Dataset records

....

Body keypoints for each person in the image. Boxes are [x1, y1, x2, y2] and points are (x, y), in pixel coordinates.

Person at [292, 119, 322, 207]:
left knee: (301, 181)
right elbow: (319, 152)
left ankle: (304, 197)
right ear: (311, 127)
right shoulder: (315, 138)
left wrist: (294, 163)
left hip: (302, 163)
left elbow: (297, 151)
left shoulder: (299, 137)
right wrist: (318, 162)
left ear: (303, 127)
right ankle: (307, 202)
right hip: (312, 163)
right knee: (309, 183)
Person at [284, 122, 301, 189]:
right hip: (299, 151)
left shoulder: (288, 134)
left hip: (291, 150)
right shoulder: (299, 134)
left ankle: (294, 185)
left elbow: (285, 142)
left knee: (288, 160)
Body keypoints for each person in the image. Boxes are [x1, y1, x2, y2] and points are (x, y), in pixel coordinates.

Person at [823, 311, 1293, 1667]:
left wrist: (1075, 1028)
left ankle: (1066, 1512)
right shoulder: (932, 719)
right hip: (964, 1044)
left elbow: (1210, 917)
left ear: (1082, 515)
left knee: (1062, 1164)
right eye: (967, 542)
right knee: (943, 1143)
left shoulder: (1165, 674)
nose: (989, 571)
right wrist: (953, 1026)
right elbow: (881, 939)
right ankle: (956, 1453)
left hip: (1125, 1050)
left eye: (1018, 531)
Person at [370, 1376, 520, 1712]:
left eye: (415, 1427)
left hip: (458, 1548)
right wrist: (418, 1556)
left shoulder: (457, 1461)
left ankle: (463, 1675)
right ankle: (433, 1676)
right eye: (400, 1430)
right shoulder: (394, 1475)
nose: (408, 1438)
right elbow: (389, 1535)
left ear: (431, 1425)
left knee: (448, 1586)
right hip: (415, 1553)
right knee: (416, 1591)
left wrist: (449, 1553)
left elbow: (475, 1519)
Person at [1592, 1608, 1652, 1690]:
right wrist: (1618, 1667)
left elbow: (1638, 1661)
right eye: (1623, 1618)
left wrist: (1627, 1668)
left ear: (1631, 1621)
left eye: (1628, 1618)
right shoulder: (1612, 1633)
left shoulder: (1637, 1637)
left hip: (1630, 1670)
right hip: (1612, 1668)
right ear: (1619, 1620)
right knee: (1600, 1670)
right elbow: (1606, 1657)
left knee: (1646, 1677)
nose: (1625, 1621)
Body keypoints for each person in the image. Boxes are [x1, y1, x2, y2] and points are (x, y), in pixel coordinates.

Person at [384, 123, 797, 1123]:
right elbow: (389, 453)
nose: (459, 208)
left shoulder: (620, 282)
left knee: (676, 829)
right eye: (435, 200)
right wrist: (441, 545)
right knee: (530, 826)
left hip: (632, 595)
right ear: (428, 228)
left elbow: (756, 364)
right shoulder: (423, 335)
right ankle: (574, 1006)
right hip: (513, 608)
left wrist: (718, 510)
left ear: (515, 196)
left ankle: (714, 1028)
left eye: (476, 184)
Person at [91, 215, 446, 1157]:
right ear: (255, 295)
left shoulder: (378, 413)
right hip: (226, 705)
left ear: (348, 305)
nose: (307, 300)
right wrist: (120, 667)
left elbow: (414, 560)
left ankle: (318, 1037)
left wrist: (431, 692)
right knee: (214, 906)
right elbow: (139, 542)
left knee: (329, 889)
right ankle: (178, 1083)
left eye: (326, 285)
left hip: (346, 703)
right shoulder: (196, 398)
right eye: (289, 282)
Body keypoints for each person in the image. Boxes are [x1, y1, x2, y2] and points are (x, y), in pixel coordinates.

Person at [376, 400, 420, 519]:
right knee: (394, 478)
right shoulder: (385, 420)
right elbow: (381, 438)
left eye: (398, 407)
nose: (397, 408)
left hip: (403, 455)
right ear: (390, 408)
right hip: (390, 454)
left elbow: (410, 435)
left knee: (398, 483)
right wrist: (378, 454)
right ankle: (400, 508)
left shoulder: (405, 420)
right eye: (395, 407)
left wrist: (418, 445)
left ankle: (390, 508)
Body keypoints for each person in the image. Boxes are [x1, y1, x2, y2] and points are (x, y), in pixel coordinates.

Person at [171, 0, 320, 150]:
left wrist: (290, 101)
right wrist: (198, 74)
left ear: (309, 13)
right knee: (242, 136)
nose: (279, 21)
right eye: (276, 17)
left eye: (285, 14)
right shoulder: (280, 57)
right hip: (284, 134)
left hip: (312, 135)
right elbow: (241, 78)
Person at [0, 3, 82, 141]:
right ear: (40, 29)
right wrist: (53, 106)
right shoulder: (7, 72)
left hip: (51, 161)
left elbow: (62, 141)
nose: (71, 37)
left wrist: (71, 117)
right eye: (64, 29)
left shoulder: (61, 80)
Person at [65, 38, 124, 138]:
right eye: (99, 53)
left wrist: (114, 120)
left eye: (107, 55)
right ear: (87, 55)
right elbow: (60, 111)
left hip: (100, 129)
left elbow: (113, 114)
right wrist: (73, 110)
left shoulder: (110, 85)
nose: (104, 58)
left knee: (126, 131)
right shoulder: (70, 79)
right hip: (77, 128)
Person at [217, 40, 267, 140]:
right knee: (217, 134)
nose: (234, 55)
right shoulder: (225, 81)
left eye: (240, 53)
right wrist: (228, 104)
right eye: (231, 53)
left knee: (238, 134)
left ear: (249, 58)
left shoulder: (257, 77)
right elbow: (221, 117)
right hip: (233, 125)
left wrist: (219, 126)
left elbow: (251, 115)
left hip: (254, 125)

....

## [WORK REQUIRED]
Return every record above exactly as it appears.

## [WRITTEN REPLY]
Body keypoints for each person in the image. Boxes are [x1, y1, x2, y2] and points are (x, y), in pixel coordinates.

Person at [292, 119, 322, 207]:
left knee: (301, 181)
right elbow: (319, 152)
left ankle: (304, 197)
right ear: (311, 127)
right shoulder: (315, 138)
left wrist: (294, 163)
left hip: (302, 163)
left elbow: (297, 151)
left shoulder: (299, 137)
right wrist: (318, 162)
left ear: (303, 127)
right ankle: (307, 202)
right hip: (312, 163)
right knee: (309, 183)
Person at [284, 122, 301, 189]:
right hip: (299, 151)
left shoulder: (288, 134)
left hip: (291, 150)
right shoulder: (299, 134)
left ankle: (294, 185)
left elbow: (285, 142)
left knee: (288, 160)
Body keypoints for each person in the image. Boxes are [x1, y1, x2, y2] and points are (x, y), in pixel coordinates.

Person at [823, 311, 1293, 1667]:
left wrist: (1075, 1028)
left ankle: (1066, 1512)
right shoulder: (932, 719)
right hip: (964, 1044)
left elbow: (1210, 917)
left ear: (1082, 515)
left knee: (1062, 1164)
right eye: (967, 542)
right knee: (943, 1143)
left shoulder: (1165, 674)
nose: (989, 571)
right wrist: (953, 1026)
right elbow: (881, 939)
right ankle: (956, 1453)
left hip: (1125, 1050)
left eye: (1018, 531)
Person at [370, 1376, 520, 1712]:
left eye: (415, 1427)
left hip: (458, 1548)
right wrist: (418, 1556)
left shoulder: (457, 1461)
left ankle: (463, 1675)
right ankle: (433, 1676)
right eye: (400, 1430)
right shoulder: (394, 1475)
nose: (408, 1438)
right elbow: (389, 1535)
left ear: (431, 1425)
left knee: (448, 1586)
right hip: (415, 1553)
right knee: (416, 1591)
left wrist: (449, 1553)
left elbow: (475, 1519)
Person at [1592, 1608, 1652, 1690]:
right wrist: (1618, 1667)
left elbow: (1638, 1661)
right eye: (1623, 1618)
left wrist: (1627, 1668)
left ear: (1631, 1621)
left eye: (1628, 1618)
right shoulder: (1612, 1633)
left shoulder: (1637, 1637)
left hip: (1630, 1670)
right hip: (1612, 1668)
right ear: (1619, 1620)
right knee: (1600, 1670)
right elbow: (1606, 1657)
left knee: (1646, 1677)
nose: (1625, 1621)
Body keypoints for each person in the image. Boxes are [x1, y1, x2, y2] and points are (x, y), in pixel coordinates.

Person at [384, 123, 797, 1123]:
right elbow: (389, 453)
nose: (459, 208)
left shoulder: (620, 282)
left knee: (676, 829)
right eye: (435, 200)
right wrist: (441, 545)
right knee: (530, 826)
left hip: (632, 595)
right ear: (428, 228)
left elbow: (756, 364)
right shoulder: (423, 335)
right ankle: (574, 1006)
right hip: (513, 608)
left wrist: (718, 510)
left ear: (515, 196)
left ankle: (714, 1028)
left eye: (476, 184)
Person at [91, 215, 446, 1157]:
right ear: (255, 295)
left shoulder: (378, 413)
right hip: (226, 705)
left ear: (348, 305)
nose: (307, 300)
right wrist: (120, 667)
left elbow: (414, 560)
left ankle: (318, 1037)
left wrist: (431, 692)
right knee: (214, 906)
right elbow: (139, 542)
left knee: (329, 889)
right ankle: (178, 1083)
left eye: (326, 285)
left hip: (346, 703)
right shoulder: (196, 398)
right eye: (289, 282)
Body keypoints for each person in the image. Boxes are [x1, y1, x2, y2] and points are (x, y), in pixel coordinates.

Person at [376, 400, 420, 519]:
right knee: (394, 478)
right shoulder: (385, 420)
right elbow: (381, 438)
left eye: (398, 407)
nose: (397, 408)
left hip: (403, 455)
right ear: (390, 408)
right hip: (390, 454)
left elbow: (410, 435)
left knee: (398, 483)
right wrist: (378, 454)
right ankle: (400, 508)
left shoulder: (405, 420)
right eye: (395, 407)
left wrist: (418, 445)
left ankle: (390, 508)
Body keypoints for each person in the image. Boxes are [x1, y1, x2, y2] and points are (x, y), in pixel coordinates.

Person at [171, 0, 320, 150]:
left wrist: (290, 101)
right wrist: (198, 74)
left ear: (309, 13)
right knee: (242, 136)
nose: (279, 21)
right eye: (276, 17)
left eye: (285, 14)
right shoulder: (280, 57)
right hip: (284, 134)
left hip: (312, 135)
right elbow: (241, 78)
Person at [0, 3, 82, 141]:
right ear: (40, 29)
right wrist: (53, 106)
right shoulder: (7, 72)
left hip: (51, 161)
left elbow: (62, 141)
nose: (71, 37)
left wrist: (71, 117)
right eye: (64, 29)
left shoulder: (61, 80)
Person at [65, 38, 124, 138]:
right eye: (99, 53)
left wrist: (114, 120)
left eye: (107, 55)
right ear: (87, 55)
right elbow: (60, 111)
left hip: (100, 129)
left elbow: (113, 114)
right wrist: (73, 110)
left shoulder: (110, 85)
nose: (104, 58)
left knee: (126, 131)
right shoulder: (70, 79)
right hip: (77, 128)
Person at [217, 40, 267, 140]:
right knee: (217, 134)
nose: (234, 55)
right shoulder: (225, 81)
left eye: (240, 53)
right wrist: (228, 104)
right eye: (231, 53)
left knee: (238, 134)
left ear: (249, 58)
left shoulder: (257, 77)
right elbow: (221, 117)
right hip: (233, 125)
left wrist: (219, 126)
left elbow: (251, 115)
left hip: (254, 125)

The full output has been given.